[Collected data entries]
============

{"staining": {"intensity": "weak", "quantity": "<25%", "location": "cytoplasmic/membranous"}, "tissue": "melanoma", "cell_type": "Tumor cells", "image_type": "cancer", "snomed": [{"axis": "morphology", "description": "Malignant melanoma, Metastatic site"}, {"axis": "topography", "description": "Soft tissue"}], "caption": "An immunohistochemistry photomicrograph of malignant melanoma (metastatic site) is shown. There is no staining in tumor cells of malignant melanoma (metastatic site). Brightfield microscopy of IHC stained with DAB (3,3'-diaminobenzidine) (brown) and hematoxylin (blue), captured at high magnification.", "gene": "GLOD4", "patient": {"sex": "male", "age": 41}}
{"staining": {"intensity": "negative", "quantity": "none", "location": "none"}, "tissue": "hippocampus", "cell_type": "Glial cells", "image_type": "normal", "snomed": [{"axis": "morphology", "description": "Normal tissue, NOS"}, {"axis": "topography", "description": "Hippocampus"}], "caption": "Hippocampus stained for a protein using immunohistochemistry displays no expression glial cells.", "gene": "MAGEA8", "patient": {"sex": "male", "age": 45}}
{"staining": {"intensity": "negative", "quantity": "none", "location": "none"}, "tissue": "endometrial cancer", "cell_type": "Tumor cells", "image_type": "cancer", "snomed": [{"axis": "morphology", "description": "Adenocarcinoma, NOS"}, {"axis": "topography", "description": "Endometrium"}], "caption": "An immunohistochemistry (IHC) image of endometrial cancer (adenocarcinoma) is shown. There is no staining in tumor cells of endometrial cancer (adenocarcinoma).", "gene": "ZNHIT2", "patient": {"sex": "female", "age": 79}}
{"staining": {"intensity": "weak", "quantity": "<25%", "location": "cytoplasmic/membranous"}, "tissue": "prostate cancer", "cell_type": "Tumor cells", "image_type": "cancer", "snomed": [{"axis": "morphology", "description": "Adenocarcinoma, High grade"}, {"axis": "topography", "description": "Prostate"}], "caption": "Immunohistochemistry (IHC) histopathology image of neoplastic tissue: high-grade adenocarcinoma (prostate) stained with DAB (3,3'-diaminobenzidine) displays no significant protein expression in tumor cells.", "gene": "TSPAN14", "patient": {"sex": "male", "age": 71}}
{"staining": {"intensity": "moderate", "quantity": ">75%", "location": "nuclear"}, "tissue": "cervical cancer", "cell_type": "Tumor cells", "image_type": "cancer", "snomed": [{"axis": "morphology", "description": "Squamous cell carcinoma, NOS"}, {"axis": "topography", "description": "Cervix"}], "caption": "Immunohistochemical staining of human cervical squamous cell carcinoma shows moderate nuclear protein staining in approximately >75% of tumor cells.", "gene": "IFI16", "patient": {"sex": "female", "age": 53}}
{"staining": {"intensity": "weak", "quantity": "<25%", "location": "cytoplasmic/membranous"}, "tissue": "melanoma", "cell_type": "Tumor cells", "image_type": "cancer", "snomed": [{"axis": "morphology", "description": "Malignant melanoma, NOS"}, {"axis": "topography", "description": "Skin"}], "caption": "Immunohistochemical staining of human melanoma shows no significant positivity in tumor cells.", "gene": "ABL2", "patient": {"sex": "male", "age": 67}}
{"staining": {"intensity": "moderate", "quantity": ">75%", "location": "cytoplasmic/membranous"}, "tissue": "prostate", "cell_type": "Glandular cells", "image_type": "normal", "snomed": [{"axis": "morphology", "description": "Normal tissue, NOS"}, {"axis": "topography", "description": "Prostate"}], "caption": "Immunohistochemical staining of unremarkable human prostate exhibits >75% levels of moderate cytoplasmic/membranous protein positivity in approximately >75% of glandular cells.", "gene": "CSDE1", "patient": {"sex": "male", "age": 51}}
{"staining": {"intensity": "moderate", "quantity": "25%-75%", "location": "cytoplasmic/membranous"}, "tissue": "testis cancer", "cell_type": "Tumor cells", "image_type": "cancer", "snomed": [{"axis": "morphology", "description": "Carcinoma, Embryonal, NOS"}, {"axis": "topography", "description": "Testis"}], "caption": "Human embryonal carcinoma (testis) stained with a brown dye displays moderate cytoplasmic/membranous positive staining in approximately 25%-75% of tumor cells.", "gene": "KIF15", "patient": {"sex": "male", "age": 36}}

============

Please copy, word for word, every line from the first line of the records through the line containing "stained for a", with both of those lines included and nothing else.

TASK OUTPUT:
{"staining": {"intensity": "weak", "quantity": "<25%", "location": "cytoplasmic/membranous"}, "tissue": "melanoma", "cell_type": "Tumor cells", "image_type": "cancer", "snomed": [{"axis": "morphology", "description": "Malignant melanoma, Metastatic site"}, {"axis": "topography", "description": "Soft tissue"}], "caption": "An immunohistochemistry photomicrograph of malignant melanoma (metastatic site) is shown. There is no staining in tumor cells of malignant melanoma (metastatic site). Brightfield microscopy of IHC stained with DAB (3,3'-diaminobenzidine) (brown) and hematoxylin (blue), captured at high magnification.", "gene": "GLOD4", "patient": {"sex": "male", "age": 41}}
{"staining": {"intensity": "negative", "quantity": "none", "location": "none"}, "tissue": "hippocampus", "cell_type": "Glial cells", "image_type": "normal", "snomed": [{"axis": "morphology", "description": "Normal tissue, NOS"}, {"axis": "topography", "description": "Hippocampus"}], "caption": "Hippocampus stained for a protein using immunohistochemistry displays no expression glial cells.", "gene": "MAGEA8", "patient": {"sex": "male", "age": 45}}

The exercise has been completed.